I chuckled at his little pun. He seemed puzzled by my reaction, and I realized he was utterly oblivious to his inadvertent wordplay. Okay, screw Socrates. He’d obviously never taught engineers. I turned my back on the class for a moment to gather my thoughts and then, once more, leaped into the breach.
“Let me take a stab at explaining why this course is required for engineering students. I hope you would agree that university shouldn’t simply be a factory that churns out engineers or dentists or whatever specialized personnel society happens to need at the time. Universities should make us more worldly, teach us how to think critically, and prepare us to be responsible, well-rounded global citizens.”
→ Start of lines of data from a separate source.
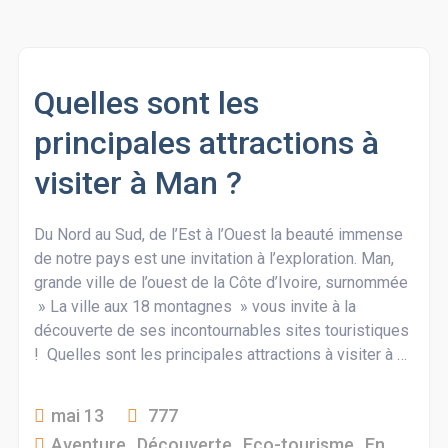
Quelles sont les
principales attractions à
visiter à Man ?
Du Nord au Sud, de l’Est à l’Ouest la beauté immense
de notre pays est une invitation à l’exploration. Man,
grande ville de l’ouest de la Côte d’Ivoire, surnommée
» La ville aux 18 montagnes » vous invite à la
découverte de ses incontournables sites touristiques
! Quelles sont les principales attractions à visiter à …
mai 13
777
Aventure
,
Découverte
,
Eco-tourisme
,
En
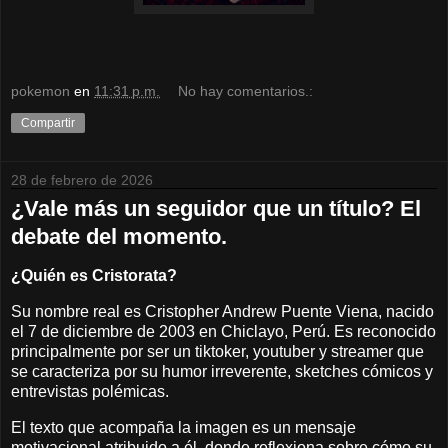
pokemon
en
11:31 p.m.
No hay comentarios.:
Compartir
28 de febrero de 2026
¿Vale más un seguidor que un título? El
debate del momento.
¿Quién es Cristorata?
Su nombre real es Cristopher Andrew Puente Viena, nacido
el 7 de diciembre de 2003 en Chiclayo, Perú. Es reconocido
principalmente por ser un tiktoker, youtuber y streamer que
se caracteriza por su humor irreverente, sketches cómicos y
entrevistas polémicas.
El texto que acompaña la imagen es un mensaje
motivacional atribuido a él, donde reflexiona sobre cómo su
“Will this be on the exam?” someone interrupted. I ignored him and kept on.
“The word
university
means ‘of many schools.’ In the original vision of the university, students studied a very broad range of subjects – philosophy, history, languages, logic, mathematics, art, and science – all to earn a bachelor of arts degree. Students
sampled
many schools
of thought. In the last half-century, we’ve drifted quite a distance from this historical model, and your very focused curriculum is a product of that evolution. Your course of study is, relatively speaking, very narrow. Yes, it’s complex, challenging, demanding, and important, but it represents a very thin slice of civilization’s vast field of knowledge. I make no judgments about that, but it is true.” I stopped to see whether anyone was still with me. It was obvious no one was, so I continued. “English is the engineering faculty’s one concession to the broader world. This course should be just as important to you as math or fluid mechanics because you cannot realize your full potential as engineers if you cannot communicate your ideas. And you can’t communicate your ideas without a passing understanding of the English language.”
“Will this be on –”
“No, this will not be on the exam! I’m just trying to get you all to accept the need to be here.” Few did, it seemed. After such a promising start, the rest of the hour went straight downhill from there.
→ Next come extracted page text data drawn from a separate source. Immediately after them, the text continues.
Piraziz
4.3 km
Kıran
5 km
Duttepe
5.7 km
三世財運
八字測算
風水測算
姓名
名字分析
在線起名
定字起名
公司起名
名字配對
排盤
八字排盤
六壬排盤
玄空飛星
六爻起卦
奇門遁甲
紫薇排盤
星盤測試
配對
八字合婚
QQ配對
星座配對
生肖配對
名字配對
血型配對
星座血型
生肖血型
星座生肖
My two allies in the back appeared engaged, unless their nodding was actually nodding off. After the class, they waited until the others had left and approached the front, where I was deciding whether it was too late to get my old job back. The obvious leader of the two wore Stuart tartan stretch pants, a black Punk Lives! T-shirt, and two-tone Doc Marten stompers. A Ramones ball cap covered what turned out to be a hairless scalp. Sizeable black skull studs pierced both ear lobes. The other guy sported black and pink striped hair, coiffed, it appeared, with a weed-whacker. He wore those inexplicably fashionable low-slung, baggy shorts with enough room to cradle a cantaloupe in the crotch. His green boxers extended a full four inches above the waistline of his sagging shorts. But wait, there’s more. A black on black Iggy Pop T-shirt and multi coloured bowling shoes completed the ensemble. A hoop through his lower lip, a safety pin in his nose, and an “I eat nails!” tattoo on the left side of his neck made him as approachable as a coiled cobra.
“Professor, you wanted to see us?”
“Actually, I just wanted to thank you for being supportive today,” I replied.
“No problem, Professor. We actually wanted to speak to you. I’m Pete Cadogan, and this is Pete Martelli.” We shook hands rather formally.
“Well, that should make it twice as easy to remember your names.”
“Right. We called the Liberal headquarters in Ottawa about getting involved in the campaign in Cumberland-Prescott. We live there and hate that tool Cameron. Anyway, we were told to talk to you. What a coincidence that we found you teaching our English class,” Pete1 explained as Pete2 nodded like a bobble-head.